> PROVIDED PASSAGE

# Plastic water line Tee fittings



## Hoop builder (Oct 19, 2010)

I recently put up a new building at my property and ran a waterline to this building. I had the trencher/"alledged" plumber connect everything. He used a plastic tee barbed fitting to "tee" into the main waterline. He put a double hose clamp on each connection. These things scare me to death. Are there metal barbed fitting which work better? Do these plastic fitting has success?


----------



## Mike's Plumbing (Jul 19, 2010)

It's not ideal but it does work. Last week I had a service call on one that leaked underground. It was only 1 foot deep and it went to a chicken coop. The fella blew the line out every winter so frost depth wasn't an issue. Anyhow he figured he originally installed it 23 years ago and it just now started to leak. 

His set-up sounds exactly like what you describe. 

Some hose clamps are better than others and you want to make sure it's a premium quality clamp. The clamped that leaked was premium quality but because t was connected to a homemade exterior hacked together hose bibb it got shifted in the ground every time it was used. Maybe that's not so bad considering the situation.

Sorry I couldn't be much help but now that it's installed I would estimate you will be ok assuming it was tested for leaks before it was covered up.

In an ideal world the best clamp is a stainless ring that has a special tool to crimp it in place. This tool creates a clamp that hold the joint better than a typical hose clamp.

Mike


----------



## rex (Jul 2, 2007)

youll be fine....160 pound poly and barbed fittings have been used for years...ofcourse everything will fail over time....test it burry it and worry about something else....


----------



## Hoop builder (Oct 19, 2010)

I guess its a done deal, but I may have some other projects like this. I know that the black plastic water line is what everybody uses today and I thought a brass barbed fitting was better. I'll the crimped fittings in mind.


----------



## S.R.E. (Apr 8, 2010)

I never use plastic. Use brass. Even better use brass pack joints. :thumbsup: I also use 200 psi poly. 
Never ever use galvanized for water lines. :shutup:


----------



## Williams Ex Co (Dec 25, 2007)

Ditto what S.R.E. said.... I fix literally dozens of leaks every year that are plastic fittings that have failed. Ground settles, dirt shifts, barb shears off at the weakest point. I wont put any fitting in the ground but brass.... Galvanized is junk.....


----------



## Mike's Plumbing (Jul 19, 2010)

Yeah I agree, the whole plastic fitting gig is amateur hour.:laughing:

Mike


----------

Excerpt from a dataset
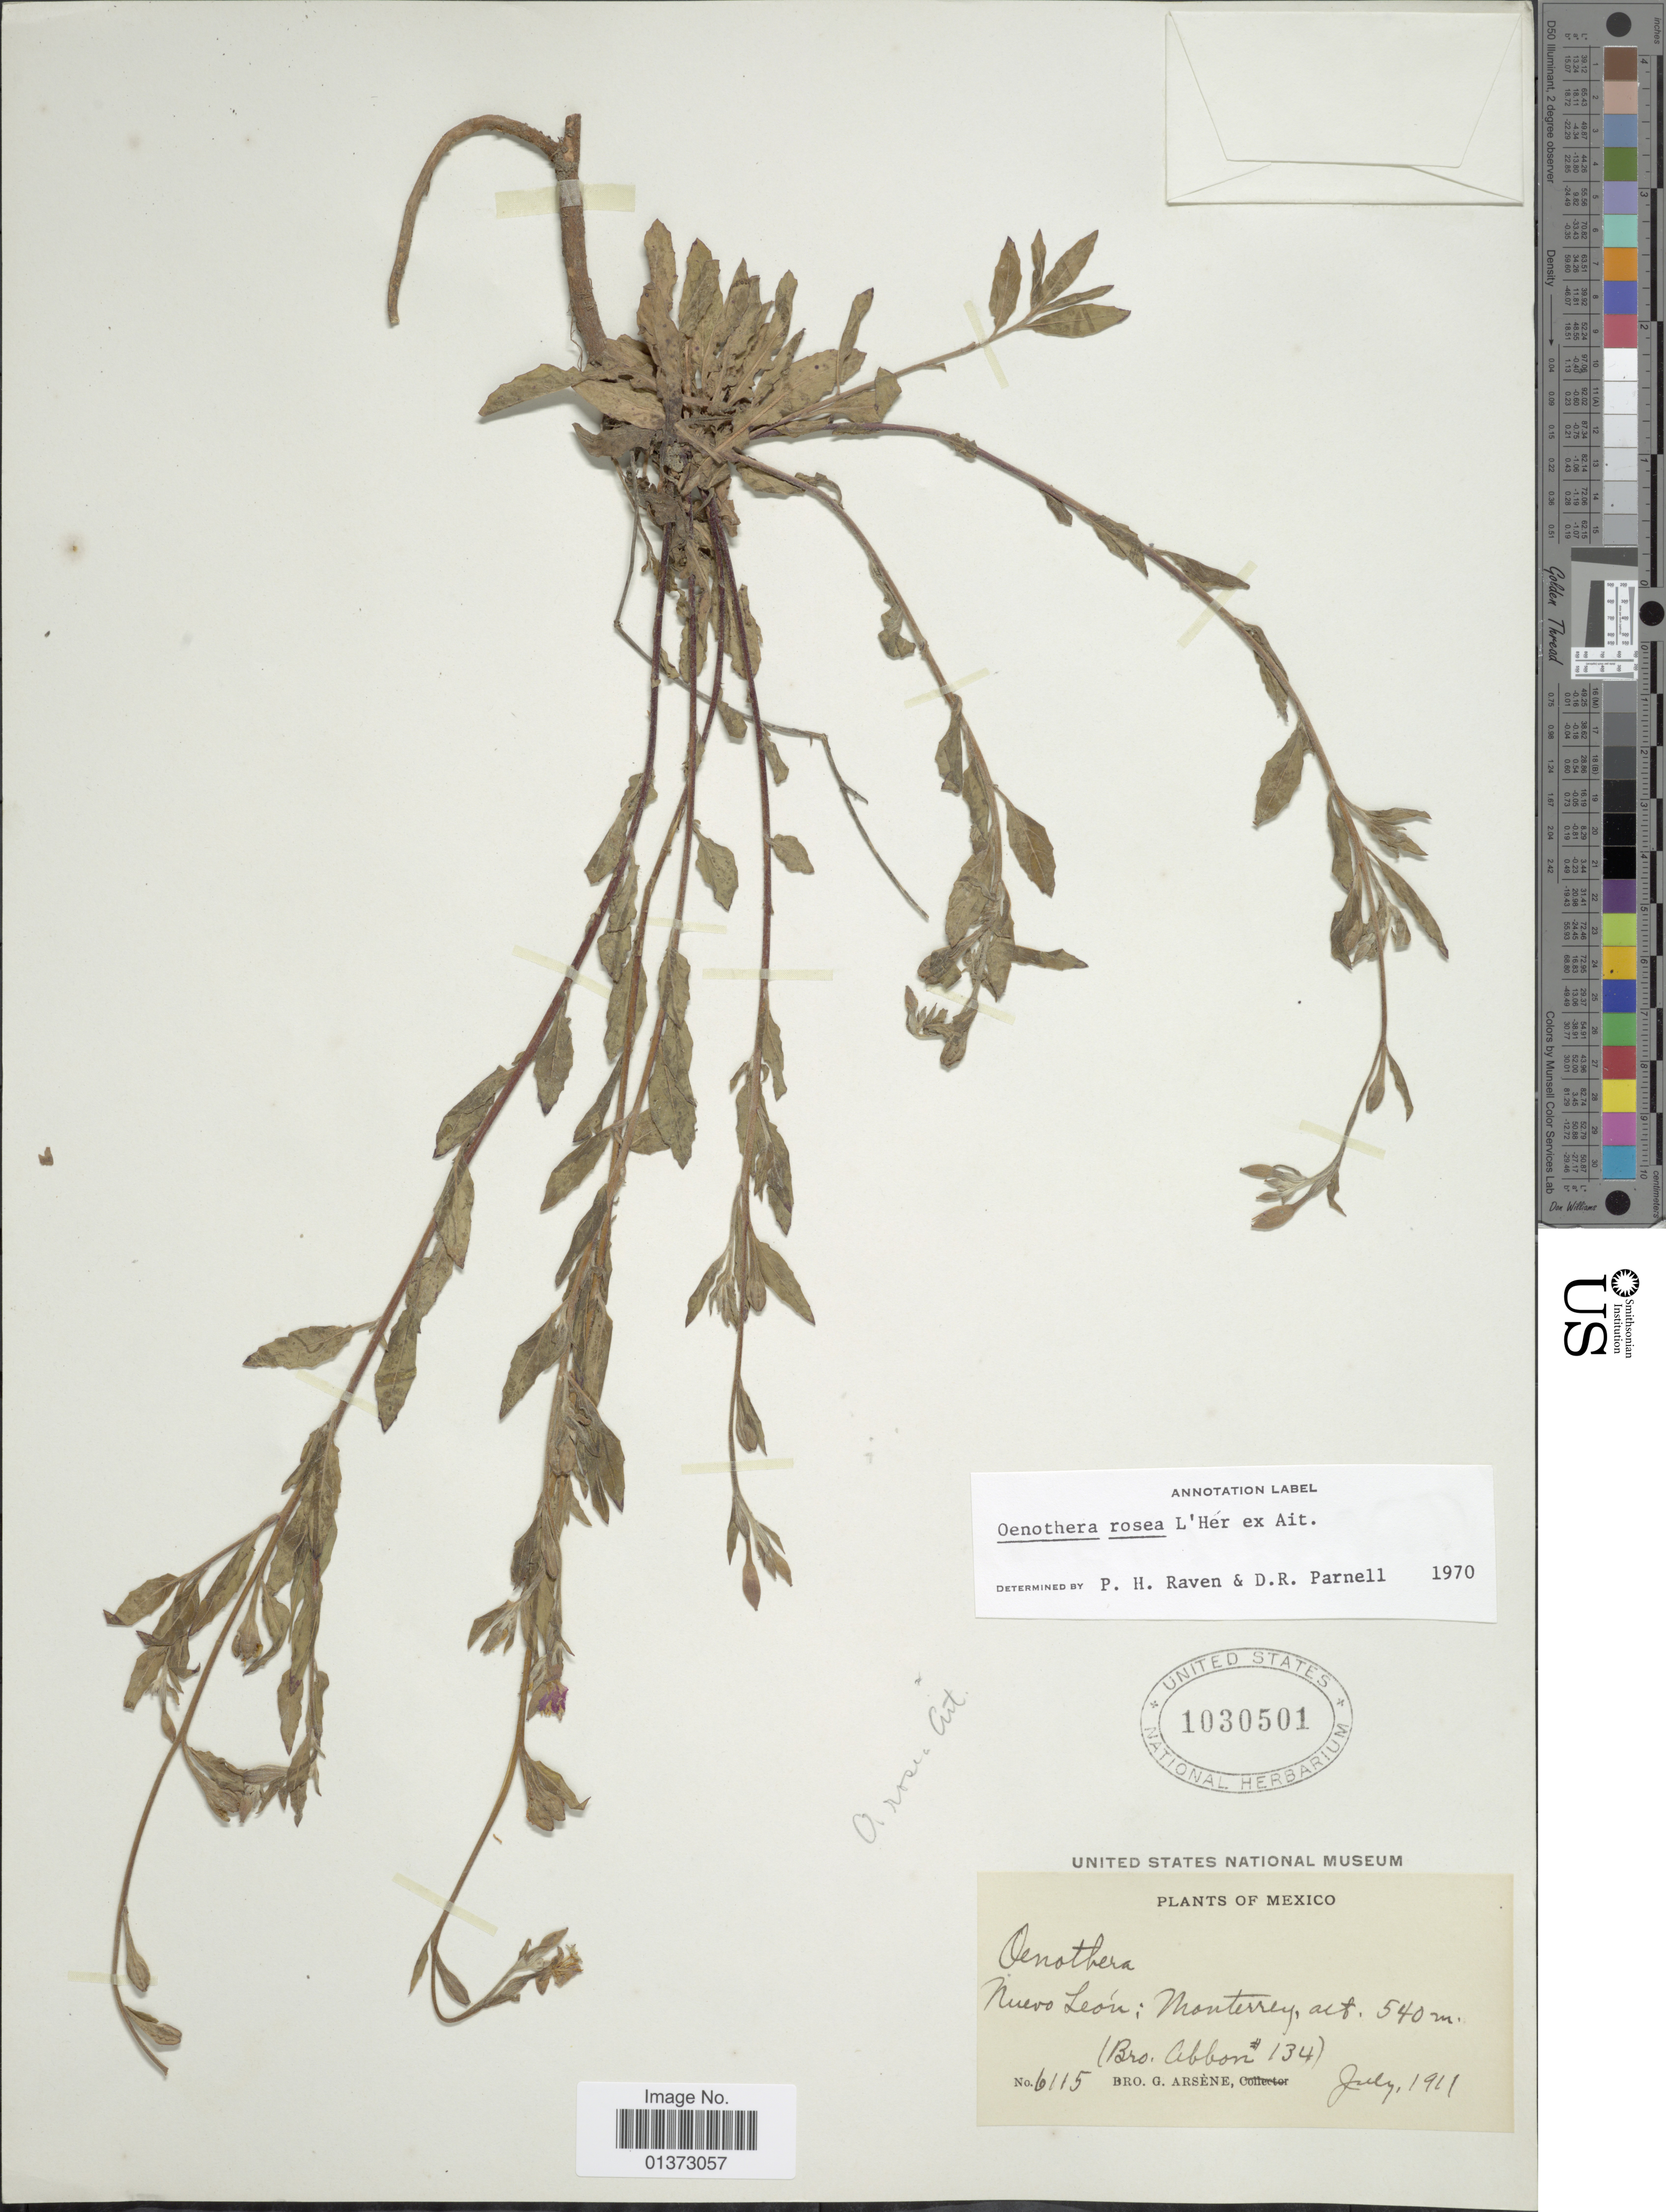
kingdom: Plantae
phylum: Tracheophyta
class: Magnoliopsida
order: Myrtales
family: Onagraceae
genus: Oenothera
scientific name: Oenothera rosea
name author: L'Hér. ex Aiton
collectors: Bro. Abbon & Bro. G. Arsène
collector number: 6115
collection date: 1911-07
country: Mexico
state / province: Nuevo León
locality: Monterrey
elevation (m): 540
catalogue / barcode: US 1030501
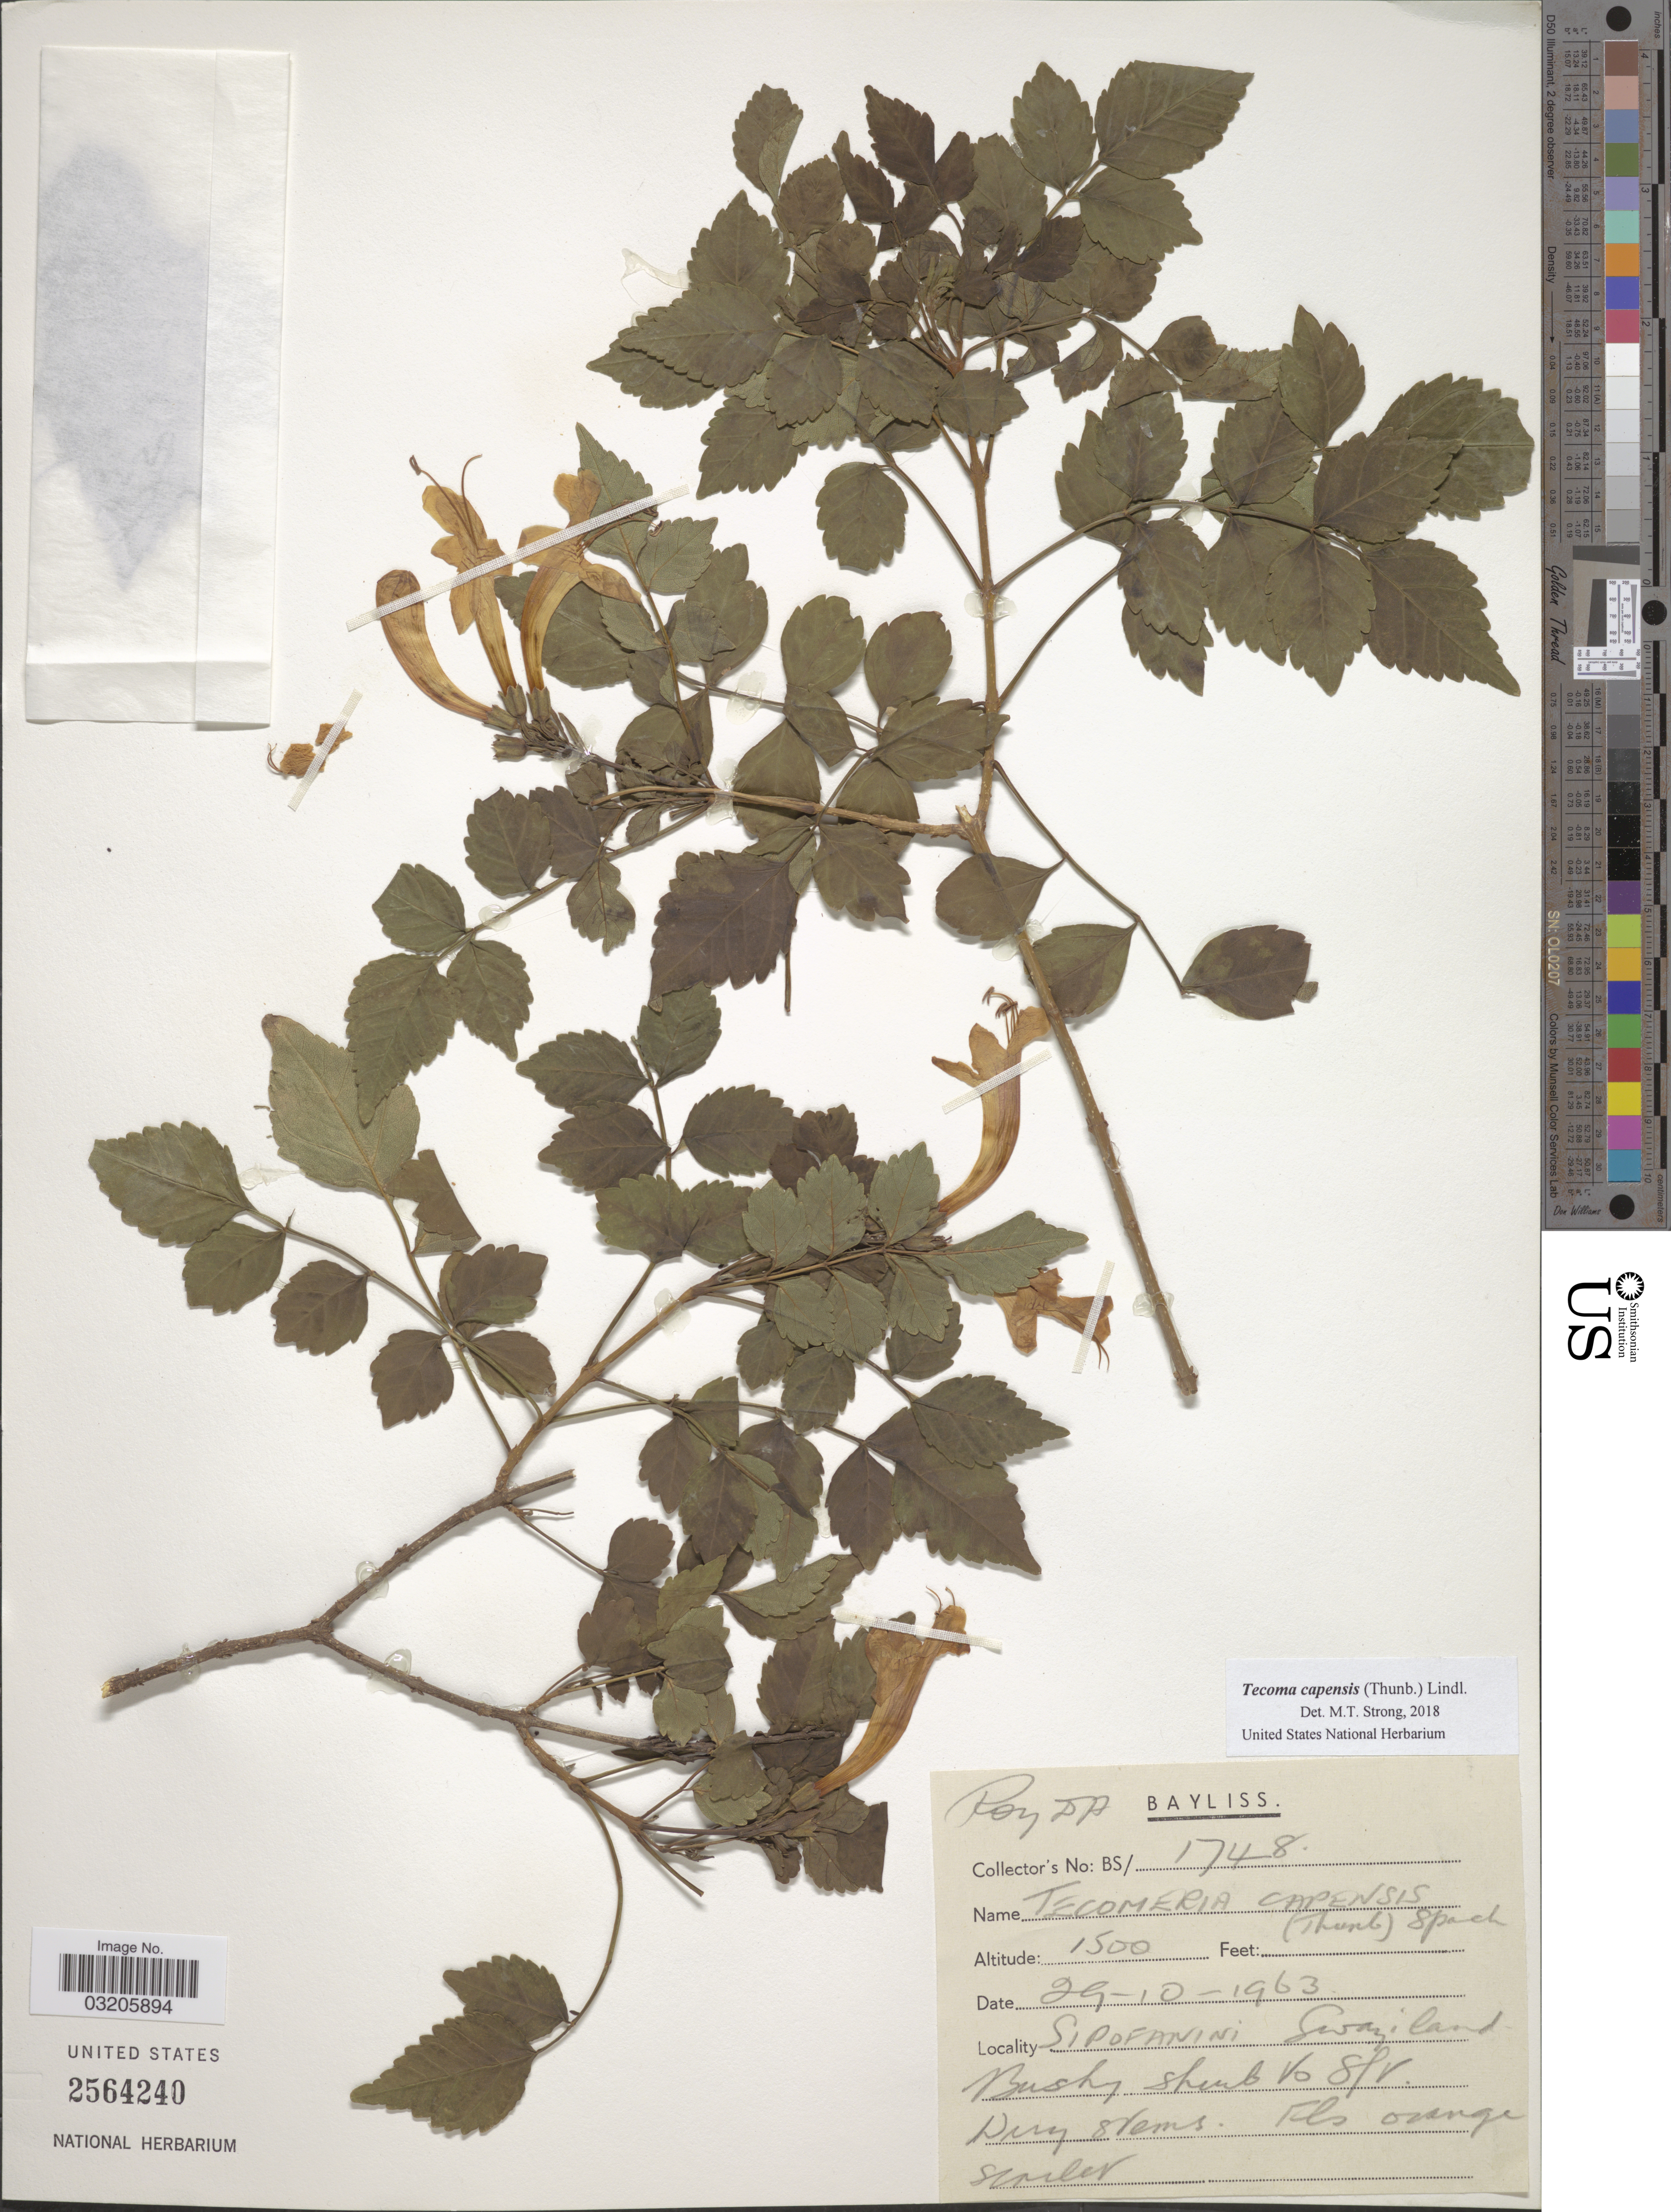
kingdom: Plantae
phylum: Tracheophyta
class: Magnoliopsida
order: Lamiales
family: Bignoniaceae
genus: Tecoma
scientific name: Tecoma capensis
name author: (Thunb.) Lindl.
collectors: Bayliss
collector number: BS/1748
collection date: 1963-10-29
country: Eswatini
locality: Sipofanini.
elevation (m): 457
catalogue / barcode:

> TASK REQUIREMENTS
Name every distinct poster who appears in the thread on plastic water line tee fittings, each listed once. Work only from the thread on plastic water line tee fittings.

> CORRECT OUTPUT
Hoop builder, Mike's Plumbing, rex, S.R.E., Williams Ex Co